» **Problem requirements**: Exclude the pictures, then repeat the remaining data exactly.

» **Saved entries**:
--------------------------------

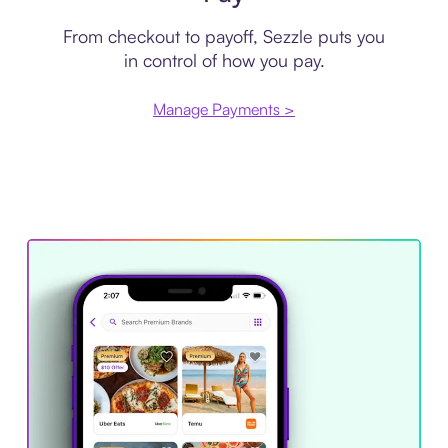
From checkout to payoff, Sezzle puts you
in control of how you pay.
Manage Payments >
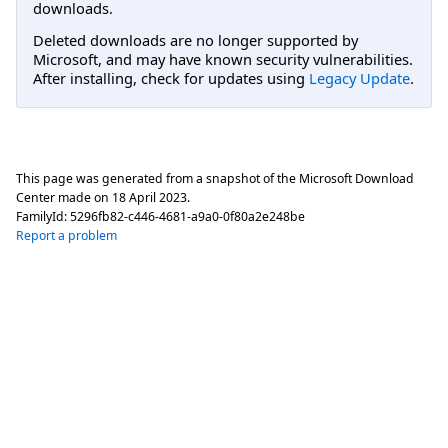
downloads.
Deleted downloads are no longer supported by
Microsoft, and may have known security vulnerabilities.
After installing, check for updates using
Legacy Update
.
This page was generated from a snapshot of the Microsoft Download
Center made on
18 April 2023
.
FamilyId:
5296fb82-c446-4681-a9a0-0f80a2e248be
Report a problem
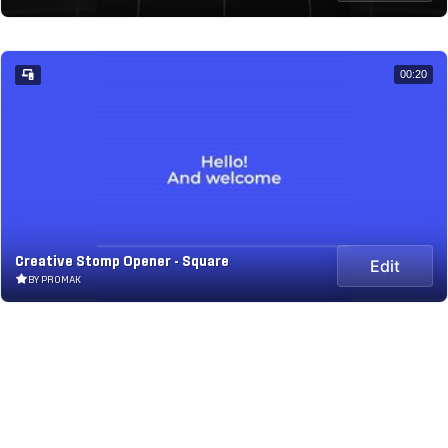
00:20
Creative Stomp Opener - Square
Edit
BY PROMAK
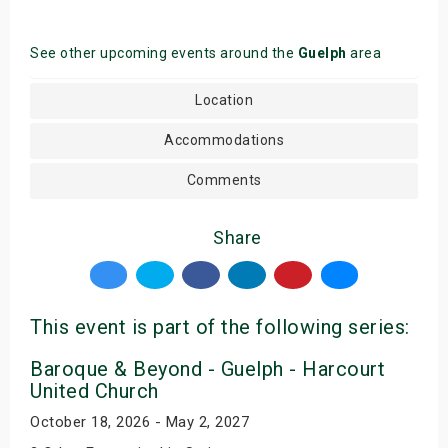
See other upcoming events around the
Guelph
area
Location
Accommodations
Comments
Share
This event is part of the following series:
Baroque & Beyond - Guelph - Harcourt
United Church
October 18, 2026 - May 2, 2027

--------------------------------

» **Response to this task**:
From checkout to payoff, Sezzle puts you
in control of how you pay.
Manage Payments >
downloads.
Deleted downloads are no longer supported by
Microsoft, and may have known security vulnerabilities.
After installing, check for updates using
Legacy Update
.
This page was generated from a snapshot of the Microsoft Download
Center made on
18 April 2023
.
FamilyId:
5296fb82-c446-4681-a9a0-0f80a2e248be
Report a problem
00:20
Creative Stomp Opener - Square
Edit
BY PROMAK
See other upcoming events around the
Guelph
area
Location
Accommodations
Comments
Share
This event is part of the following series:
Baroque & Beyond - Guelph - Harcourt
United Church
October 18, 2026 - May 2, 2027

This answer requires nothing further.